▶ SELECTED EXTRACT
^^^^^^^^^^^^^^^^
- Taifa Kingdom of Toledo, c. 1037.
- Capital: Toledo
- Official languages: Arabic
- Common languages: Andalusi Arabic; Andalusi Romance; Judaeo-Spanish;
- Religion: Islam, Christianity (Mozarabic Rite), Judaism
- Government: Monarchy
- • c. 1036–1043: Ismail al-Zahir
- • 1043–1075: Yahya I al-Ma'mun
- • 1075–1085: Yahya al-Qadir
- Historical era: Middle Ages
- • Established: 1018 (de facto)
- • incorporated to the taifa of Badajoz: 1080–1081
- • Disestablished: 1085
- Currency: Dirham and Dinar
| Preceded by | Succeeded by |
| / Caliphate of Cordoba | Kingdom of Toledo (Crown of Castile) / |
- Today part of: Spain

= Taifa of Toledo =

Islamic polity

The Taifa of Toledo (طائفة طليطلة) was an Islamic polity (taifa) located in the centre of the Iberian Peninsula in the High Middle Ages. It was ruled by the Dhunnunids, a Hawwara Berber clan. It emerged after 1018 upon the fracturing of the Caliphate of Córdoba, when the Dhunnunids, already strong in the lands of Santaver, Cuenca, Huete and Uclés, seized control over the city of Toledo, the capital of the Middle March of Al-Andalus. Upon later territorial conquest, the taifa also expanded to the land of Calatrava. It lasted until the Christian conquest of Toledo in 1085.
^^^^^^^^^^^^^^^^
▶ PARTS OF THE EXERCISE
- A) List the lands where, according to the Taifa of Toledo text, the Dhunnunids were already strong before they seized Toledo.
- B) In the Taifa of Toledo text, what event ended the taifa, and in what year?
- C) From the Taifa of Toledo text, return the passage that begins with the words "- • incorporated" and stops after "Toledo in 1085.".

▶ STORED DATA
^^^^^^^^^^^^^^^^
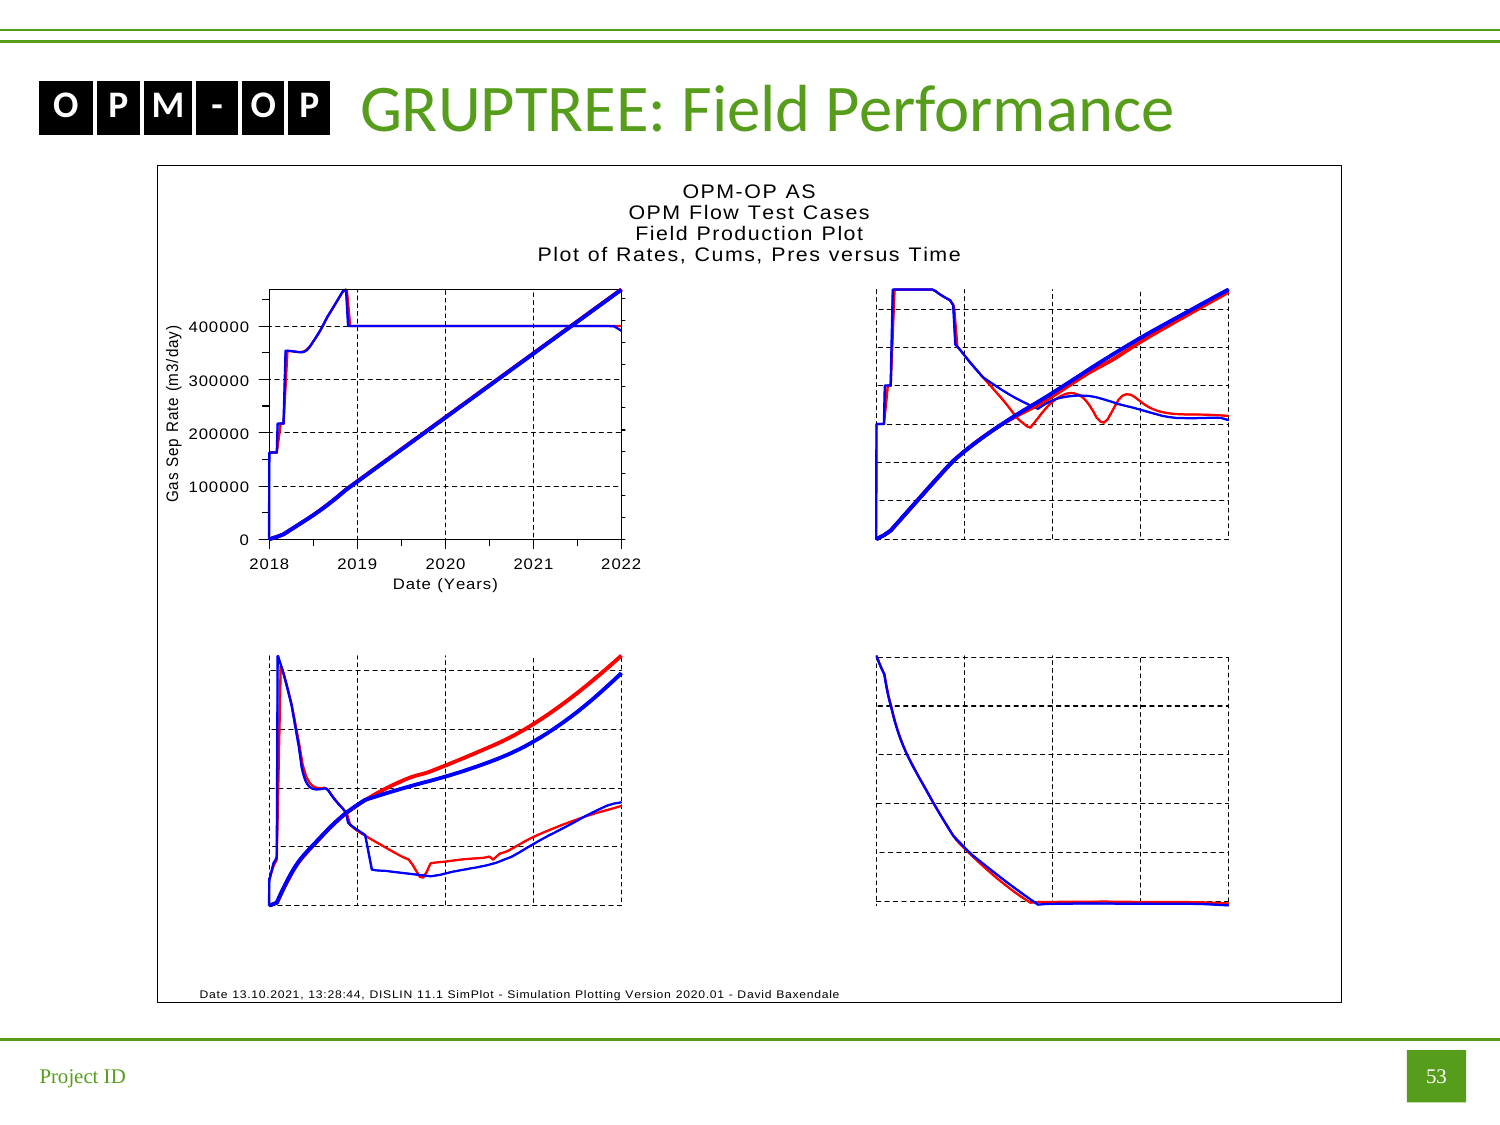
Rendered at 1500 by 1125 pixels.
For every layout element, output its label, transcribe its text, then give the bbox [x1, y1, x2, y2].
^^^^^^^^^^^^^^^^
▶ WRITTEN ANSWERS
- A) Santaver, Cuenca, Huete, Uclés

- B) The Christian conquest of Toledo in 1085.

- C)
- • incorporated to the taifa of Badajoz: 1080–1081
- • Disestablished: 1085
- Currency: Dirham and Dinar
| Preceded by | Succeeded by |
| / Caliphate of Cordoba | Kingdom of Toledo (Crown of Castile) / |
- Today part of: Spain

= Taifa of Toledo =

Islamic polity

The Taifa of Toledo (طائفة طليطلة) was an Islamic polity (taifa) located in the centre of the Iberian Peninsula in the High Middle Ages. It was ruled by the Dhunnunids, a Hawwara Berber clan. It emerged after 1018 upon the fracturing of the Caliphate of Córdoba, when the Dhunnunids, already strong in the lands of Santaver, Cuenca, Huete and Uclés, seized control over the city of Toledo, the capital of the Middle March of Al-Andalus. Upon later territorial conquest, the taifa also expanded to the land of Calatrava. It lasted until the Christian conquest of Toledo in 1085.